L.V. I’m not sure how to put this. But there is, throughout, a kind of soft, gentle flatness in the expanse. I’m thinking of Doldrums –– where that expanse is quite literal. Endless water and shoreline spread out before one lone figure. This creates a sense of isolation, no? And in Time Again, there is a similar expanse and isolation, though this time it is much more meditative and psychological. Yes, the vertical orientation of the canvas and the nearness of the light and figure makes us feel boxed in and closer to one another, but the figure is still alone, and looks to be staring into the fire, detached almost from the actual world?
​
​
​
​
​
​
​
​
​
​
​
​
​
​
​
​
​
​
​
​
​
​
Y.Y. In these works, I am playing with scale. In Doldrums, the water is vast because the dog is tiny. I wanted to keep this painting simple. The lighthouse is just a dot of paint. I had a dream where I was drowning in a sea and no one was around to save me. The dog saw me but it can not do anything. I have been suffering from PTSD which is why I have nightmares regularly, but it is also a great source of painting inspiration. Time and Again is based on a personal memory. I removed other people in the memory because I wanted to be alone. I didn’t have the personal space then but I wanted to create a contemplative space for both myself and the audience. Despite spending the entire past year by myself, I still think alone time is important for me. It allows me to wander freely in my memory and imagination and inspires me to paint about things I feel the most strongly about.
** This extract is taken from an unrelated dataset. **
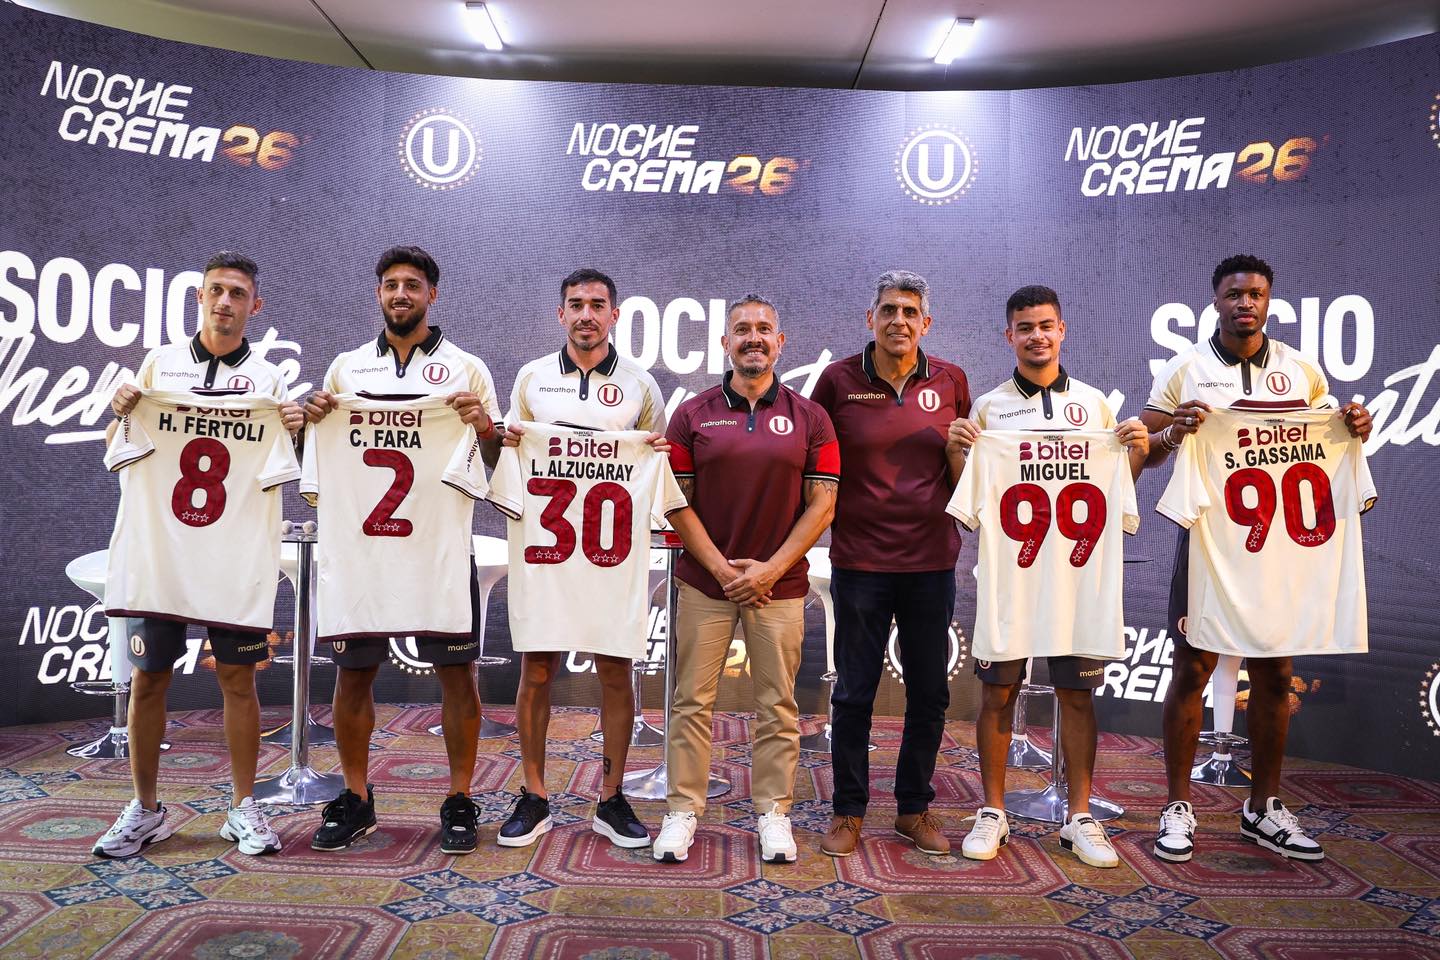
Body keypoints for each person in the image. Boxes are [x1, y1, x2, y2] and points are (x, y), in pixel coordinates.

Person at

L.V. What am I missing? What do you want to tell me?
​
Y.Y. My first solo show is happening from March 18th - April 10th at Make Room Gallery Los Angeles’ online viewing room. I am very excited about it and honored to have this opportunity, especially because so many exhibitions have been canceled and postponed due to the pandemic. I have 9 works in this show, a good mix of small and large works. My class’s First-year MFA Exhibition will open in-person March 27- April 11 at Columbia Lenfest Center for the Arts. I will also be in a group show at Project Gallery V in May, and our Open Studio is scheduled to happen in June (fingers crossed).
L.V. We generally end these with a light question. Tell me about the last time you were overwhelmingly happy.
​
Y.Y. I went to my mentor Susanna Coffey’s house with my classmate last fall. It was my first time leaving New York City since the pandemic started. It was very nice to enjoy some nature and be away from zoom meetings. I canoed on the lake and saw a deer.